■ Extracted records
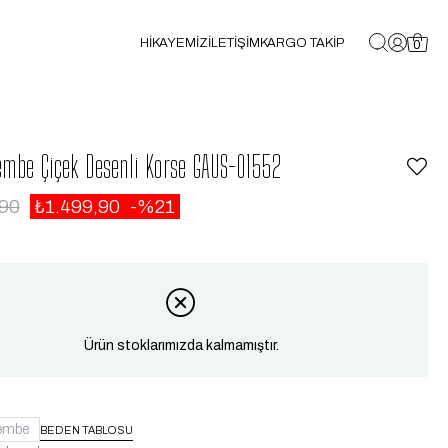
HİKAYEMİZ
İLETİŞİM
KARGO TAKİP
0
embe Çiçek Desenli Korse GAUS-01552
,90
₺1.499,90
21
Ürün stoklarımızda kalmamıştır.
embe
BEDEN TABLOSU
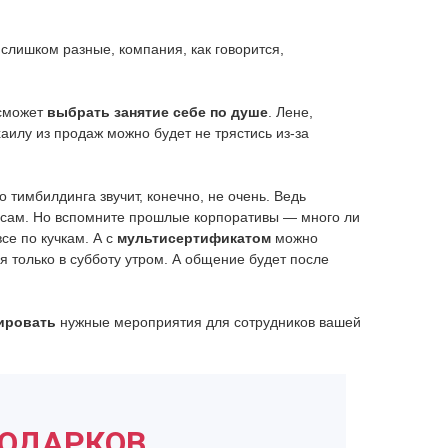
слишком разные, компания, как говорится,
 сможет
выбрать занятие себе по душе
. Лене,
аилу из продаж можно будет не трястись из-за
 тимбилдинга звучит, конечно, не очень. Ведь
ресам. Но вспомните прошлые корпоративы — много ли
се по кучкам. А с
мультисертификатом
можно
я только в субботу утром. А общение будет после
ировать
нужные мероприятия для сотрудников вашей
ПОДАРКОВ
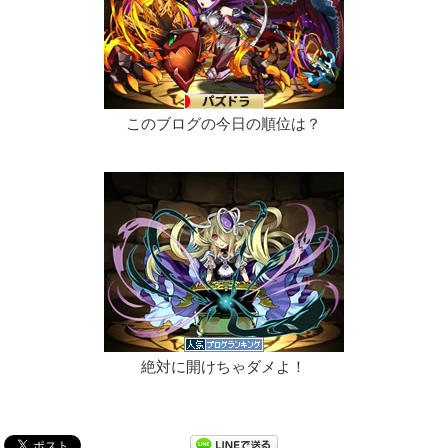
このブログの今日の順位は？
絶対に開けちゃダメよ！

■ Prompt
For the entries above, return an exact copy that omits the images.

■ Worked solution
HİKAYEMİZ
İLETİŞİM
KARGO TAKİP
0
embe Çiçek Desenli Korse GAUS-01552
,90
₺1.499,90
21
Ürün stoklarımızda kalmamıştır.
embe
BEDEN TABLOSU
слишком разные, компания, как говорится,
 сможет
выбрать занятие себе по душе
. Лене,
аилу из продаж можно будет не трястись из-за
 тимбилдинга звучит, конечно, не очень. Ведь
ресам. Но вспомните прошлые корпоративы — много ли
се по кучкам. А с
мультисертификатом
можно
я только в субботу утром. А общение будет после
ировать
нужные мероприятия для сотрудников вашей
ПОДАРКОВ
このブログの今日の順位は？
絶対に開けちゃダメよ！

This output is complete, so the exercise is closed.